**PASSAGE FOR REVIEW**
=== Begin Enclosure ===

Because the Divisia aggregates are an alternative to the conventional simple-sum aggregates, it is instructive to compare them. When constructing data in this section, the authors used an extension of the Farr and Johnson (1985) method. The Appendix present details of the construction of the Divisia monetary aggregates used here.

A Divisia monetary index is an approximation to a nonlinear utility function. Because it is an index, the level of utility is an arbitrary unit of measure; the level of the index has no particular meaning.(16) Nevertheless, because they are alternative measures of money, the Divisia and simple-sum aggregates are frequently compared to see how any analysis of the effects of monetary policy or other issues might be affected by the method of aggregation. The comparison of the levels of the simple-sum and Divisia measures is made by normalizing both measures so that they equal 100 at some point in the series, usually the first observation.(17) Comparisons of the levels and growth rates of the Divisia and simple-sum measures are presented in figures 1-5 for four monetary aggregates, M1A, M1, M2 and M3, and for total liquid assets, L.(18) The figures have two scales. The left-hand scale indicates the growth rate, and the right-hand scale indicates the level of the series. Both indexes equal 100 in January 1960.


M1A comprises currency and non-interest-bearing demand deposits held by households and businesses. Although neither household nor business demand deposits earn explicit interest, business demand deposits are assummed to earn an implicit own rate of return proportional to the rate paid on one-month commercial paper.(19) Consequently, additional units of business demand deposits are assumed to yield a smaller flow of monetary services than are additional units of household demand deposits. On the other hand, the simple-sum measure implicitly assumes that each unit of each component provides the same flow of monetary services. Hence the Divisia aggregate gives more weight to the growth rates of currency and household demand deposits than does the simple-sum aggregate.(20)

The average differences in the growth rates of the simple-sum and Divisia measures of M1A for the entire sample period, January 1960 to December 1992, and for selected sub-periods are presented in table 1. Because currency generally grew more rapidly than demand deposits over the sample period, the growth rate of Divisia M1A averaged about half a percentage point higher than the growth rate of simple-sum M1A over the entire period.(21) Much of this differences occurs during the latter part of the 1980s, when the growth rate of demand deposits generally slowed relative to the growth rate of currency.(22) This more rapid growth of the Divisia measure is reflected in a generally widening gap between the levels of the indexes.


The behavior of simple-sum and Divisia M1 is similar to that of M1A. Indeed, the growth rates of simple-sum and Divisia M1 were similar until the late 1970's, when the growth of interest-bearing NOW accounts began to accelerate. The sharp rise in NOW accounts after their nationwide introduction on January 1, 1981, tended to increase the growth rate of the simple-sum measure relative to the Divisia measure because the growth rate of NOW accounts gets a smaller weight in the Divisia measure. As a result, the Divisia measure grew more slowly on average than the simple-sum measure from the late 1970s until the mid-1980s, after growing more rapidly previously. However, in neither period is the average difference in the growth rate of the alternative measures large.(23)

=== End Enclosure ===

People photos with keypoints
=== Begin Enclosure ===

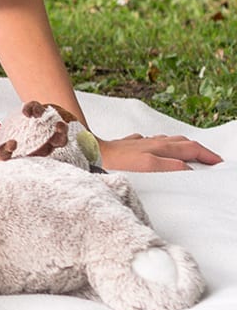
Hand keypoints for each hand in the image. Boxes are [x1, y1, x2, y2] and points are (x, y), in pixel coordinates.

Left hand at [97, 132, 222, 172]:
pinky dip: (163, 145)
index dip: (207, 155)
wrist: (90, 151)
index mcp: (161, 147)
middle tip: (212, 160)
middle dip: (200, 150)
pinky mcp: (130, 145)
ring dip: (184, 146)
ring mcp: (141, 143)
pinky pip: (151, 142)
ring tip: (193, 153)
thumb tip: (189, 168)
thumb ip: (170, 166)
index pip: (191, 148)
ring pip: (169, 141)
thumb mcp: (147, 166)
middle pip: (183, 143)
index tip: (219, 163)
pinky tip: (160, 149)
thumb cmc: (117, 161)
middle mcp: (153, 142)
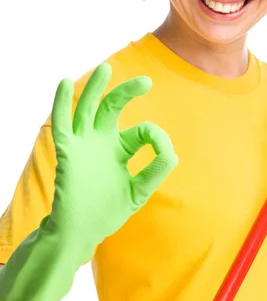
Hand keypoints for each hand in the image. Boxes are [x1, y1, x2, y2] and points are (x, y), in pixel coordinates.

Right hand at [47, 62, 177, 255]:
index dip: (158, 138)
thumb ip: (154, 173)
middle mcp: (102, 142)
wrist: (79, 232)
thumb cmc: (107, 212)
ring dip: (95, 87)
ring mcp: (84, 144)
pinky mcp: (67, 151)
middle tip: (146, 82)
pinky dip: (62, 103)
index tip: (166, 153)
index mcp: (121, 150)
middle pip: (113, 107)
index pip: (143, 131)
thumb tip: (171, 154)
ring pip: (88, 107)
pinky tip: (65, 84)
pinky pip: (62, 122)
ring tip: (105, 68)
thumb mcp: (137, 192)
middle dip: (128, 92)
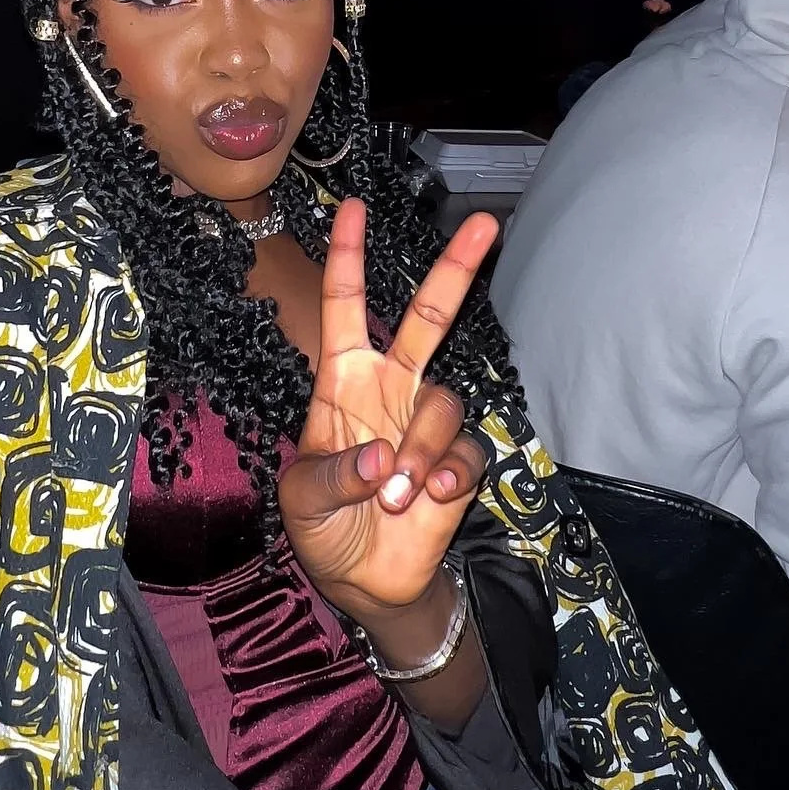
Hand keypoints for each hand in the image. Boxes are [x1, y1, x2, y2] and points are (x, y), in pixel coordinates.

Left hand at [279, 198, 498, 626]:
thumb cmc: (323, 527)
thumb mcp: (303, 501)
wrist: (365, 580)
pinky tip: (434, 495)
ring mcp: (427, 425)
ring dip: (422, 449)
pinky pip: (467, 451)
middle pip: (428, 319)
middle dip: (455, 271)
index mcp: (343, 384)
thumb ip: (334, 475)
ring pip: (444, 403)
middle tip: (485, 225)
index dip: (348, 259)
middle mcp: (391, 391)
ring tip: (398, 495)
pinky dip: (450, 472)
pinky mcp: (458, 462)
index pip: (345, 310)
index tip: (352, 208)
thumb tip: (382, 458)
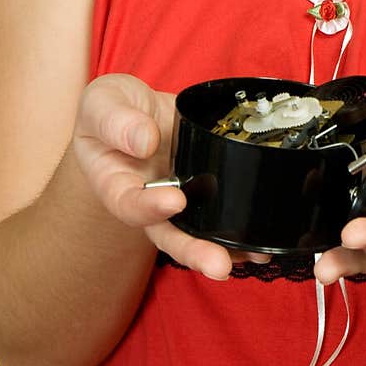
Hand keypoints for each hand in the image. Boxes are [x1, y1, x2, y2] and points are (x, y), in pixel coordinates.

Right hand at [72, 72, 269, 278]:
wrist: (136, 107)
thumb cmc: (111, 107)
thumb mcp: (102, 101)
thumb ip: (116, 120)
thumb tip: (145, 141)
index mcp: (115, 182)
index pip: (128, 203)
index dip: (149, 208)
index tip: (174, 201)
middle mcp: (149, 199)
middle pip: (168, 233)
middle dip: (194, 250)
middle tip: (218, 265)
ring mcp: (179, 195)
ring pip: (198, 230)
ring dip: (225, 246)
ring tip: (256, 255)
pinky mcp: (206, 185)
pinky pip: (221, 211)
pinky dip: (242, 228)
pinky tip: (263, 241)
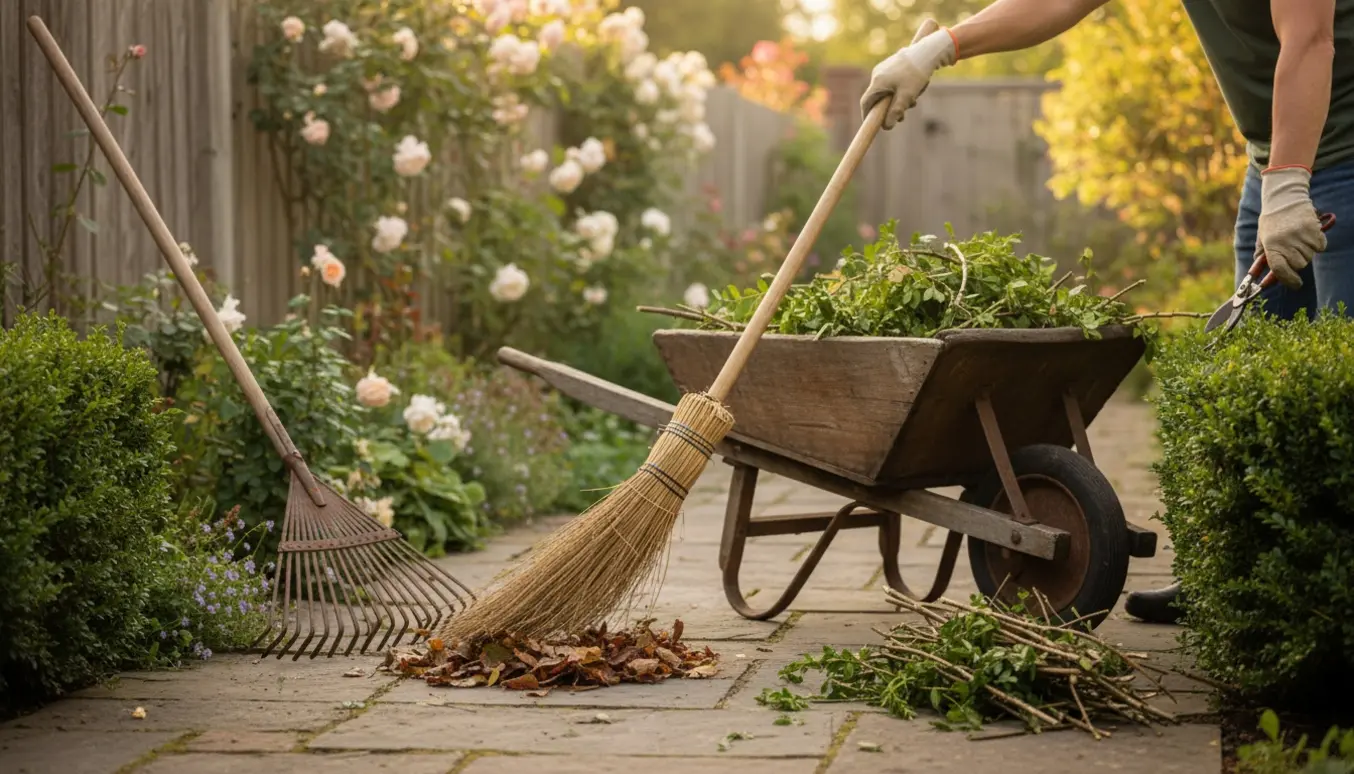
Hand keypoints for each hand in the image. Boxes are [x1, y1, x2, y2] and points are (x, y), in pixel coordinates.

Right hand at [859, 26, 956, 129]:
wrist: (928, 51)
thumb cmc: (916, 73)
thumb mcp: (907, 96)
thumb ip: (895, 112)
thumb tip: (886, 127)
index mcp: (877, 82)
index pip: (866, 103)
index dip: (867, 116)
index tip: (873, 126)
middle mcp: (877, 74)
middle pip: (878, 98)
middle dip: (889, 109)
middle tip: (902, 116)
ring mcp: (884, 69)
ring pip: (887, 91)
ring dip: (898, 100)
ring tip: (913, 102)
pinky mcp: (892, 65)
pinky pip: (892, 83)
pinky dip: (900, 90)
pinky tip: (914, 89)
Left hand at [1257, 166, 1326, 288]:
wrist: (1284, 199)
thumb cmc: (1271, 221)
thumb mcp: (1262, 238)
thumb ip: (1263, 257)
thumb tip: (1266, 277)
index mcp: (1271, 245)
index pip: (1280, 270)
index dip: (1288, 280)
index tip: (1295, 284)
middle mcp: (1286, 241)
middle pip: (1299, 265)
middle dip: (1297, 262)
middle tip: (1292, 250)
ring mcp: (1301, 235)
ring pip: (1310, 256)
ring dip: (1306, 252)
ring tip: (1297, 239)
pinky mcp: (1314, 229)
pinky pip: (1320, 246)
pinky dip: (1317, 244)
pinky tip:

=== End Enclosure ===

**WHAT TO WORK ON**
1/ In the passage comparing Divisia and simple-sum money measures, what rate is the implicit return on business demand deposits assumed to be proportional to?
2/ Continue the passage comparing Divisia and simple-sum money measures, picking up after its final sentence.

**RESULTS FOR EACH TASK**
1/ The rate paid on one-month commercial paper.

2/
After the late 1980s the Divisia measure grew more rapidly than the simple-sum measure, reflecting the rise in the growth rate of currency relative to the growth rate of checkable deposits. Of course, the smaller average difference in the growth rates of the alternative M1 aggregates compared with 1 M1A is reflected in a smaller difference in the levels of the two indexes as well.

M2, M3 and L

Not surprisingly, larger differences arise when the monetary measures are broadened to include savings-type deposits because their explicit own rates of return are higher than those of transactions deposits. The higher own rate reduces the share weights of these components assets relative to the weights they receive in the simple-sum measures. During the sample period the growth rates of the broader simple-sum aggregates tend to be substantially larger than those of the corresponding Divisia measures. For the broader measures, the average growth rates of the simple-sum measures are about 2 percentage points greater than the corresponding Divisia measures over the entire sample period.

Much of this differences arises from the late 1970s to the mid-1980s and is likely due to financial innovation and deregulation in the period. The late 1970s witnessed a marked acceleration in the growth of money market mutual funds. These accounts paid relatively high interest rates and had limited transactions capabilities. A number of new deposit instruments that paid higher market interest rates were introduced in the early 1980s and Regulation Q interest rate ceiling were being phased out.(24) Moreover, short-term interest rates reached very high levels in the early 1980s. With share weights sensitive to the spread between an asset's own rate of return and the return on the benchmark assets, it is not surprising that the Divisia measures grew markedly slower than the corresponding simple-sum measures during this period. Nevertheless, the significantly slower growth of the broader Divisia measures during this period is more consistent with the disinflation of the period than is the growth of the simple-sum aggregates, whose growth remained fairly rapid. Although the growth rates of the broader Divisia and simple-sum aggregates have been essentially the same, on average, since a about the mid-1980s, the pattern of growth of these alte alternative measures is somewhat different.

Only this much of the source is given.